I turn around and rest my chin in the palm of my hand, "Yes, I know." She just stood there fiddling with her pen like she was itching to say or ask for something.

"Anything else, Lian? I don't have all day." I said in a gruff voice.

"W-Well my...um." She clears her throat, "My son's elementary school graduation is tomorrow and I-I was wondering if I could have the day off to attend it."

A smirk appears on my face because I love moments like these...to tell someone 'no.' I got up and button my suit as I walk towards her. "Yes, you can have the day off."

Her face lights up. "Really? Thank y--"

"But on the day that is actually your DAY OFF. Which I recall was on Sunday's right?"

"Yes but Mr. Somers--"

"Leave my office now!" I demanded.

She gasps and hurries out of my office. After realizing what I've said to her. I felt something in me. A feeling of regret? or pity? I don't know, maybe it's the chemo screwing with my emotions.

I suddenly felt the need to vomit. I rush to the office bathroom because mine was being remodeled. I open one of the stalls and start to hurl. When I stop to take a breath, I heard someone whistling.

I hurl one more time and the whistling abruptly stops. "Are you alright in there?" The person asks with an orotund voice that sounds so familiar.

"I'm good," I said as I begin puking again.

"Doesn't sound like you are, man."

This man was getting on my nerves. "Seriously, I'm fine."

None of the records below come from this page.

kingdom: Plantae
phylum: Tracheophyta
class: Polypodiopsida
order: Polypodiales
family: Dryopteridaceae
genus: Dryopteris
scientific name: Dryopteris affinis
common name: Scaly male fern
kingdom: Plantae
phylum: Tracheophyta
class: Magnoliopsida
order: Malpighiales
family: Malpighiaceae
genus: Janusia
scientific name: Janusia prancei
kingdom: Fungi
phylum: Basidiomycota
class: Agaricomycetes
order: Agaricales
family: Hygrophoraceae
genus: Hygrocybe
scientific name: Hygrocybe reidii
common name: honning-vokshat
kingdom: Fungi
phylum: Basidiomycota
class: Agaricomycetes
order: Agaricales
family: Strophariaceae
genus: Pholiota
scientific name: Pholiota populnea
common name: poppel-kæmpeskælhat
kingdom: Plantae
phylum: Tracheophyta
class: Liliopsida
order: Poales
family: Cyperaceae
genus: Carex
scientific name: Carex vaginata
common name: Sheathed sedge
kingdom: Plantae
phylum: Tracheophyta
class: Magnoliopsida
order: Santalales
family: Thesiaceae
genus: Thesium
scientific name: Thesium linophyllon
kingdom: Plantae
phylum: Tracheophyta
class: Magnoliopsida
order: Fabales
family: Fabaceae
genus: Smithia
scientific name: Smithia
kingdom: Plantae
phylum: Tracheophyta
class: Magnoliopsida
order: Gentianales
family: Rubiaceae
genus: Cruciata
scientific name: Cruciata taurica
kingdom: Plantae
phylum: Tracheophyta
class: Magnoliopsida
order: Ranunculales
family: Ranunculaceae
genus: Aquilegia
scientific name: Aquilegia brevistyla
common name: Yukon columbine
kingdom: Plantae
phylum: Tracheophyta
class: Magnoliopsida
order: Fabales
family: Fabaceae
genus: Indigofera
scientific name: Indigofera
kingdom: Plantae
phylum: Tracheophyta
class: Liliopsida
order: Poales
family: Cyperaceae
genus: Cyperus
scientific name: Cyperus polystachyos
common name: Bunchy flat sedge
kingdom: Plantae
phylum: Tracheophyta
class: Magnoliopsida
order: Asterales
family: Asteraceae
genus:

"Alright, but Just next time maybe you should stay away from the cafeteria food. The boss doesn't provide good food for these people. It's like a pigsty down there." He laughs.

My face screwed up with anger at what he said. What? Wait 'til he finds out who's in here. He's fired! I flush the toilet and open the door. I was going to give this guy a piece of my mind, "Listen here..." A tall skinny man stands in front of the sink with his arms folded and a smirk on his face. I rolled my eyes at him because it was my best friend and business associate, Jonathan Wells. I haven't seen him for a month because he was in L.A. on business.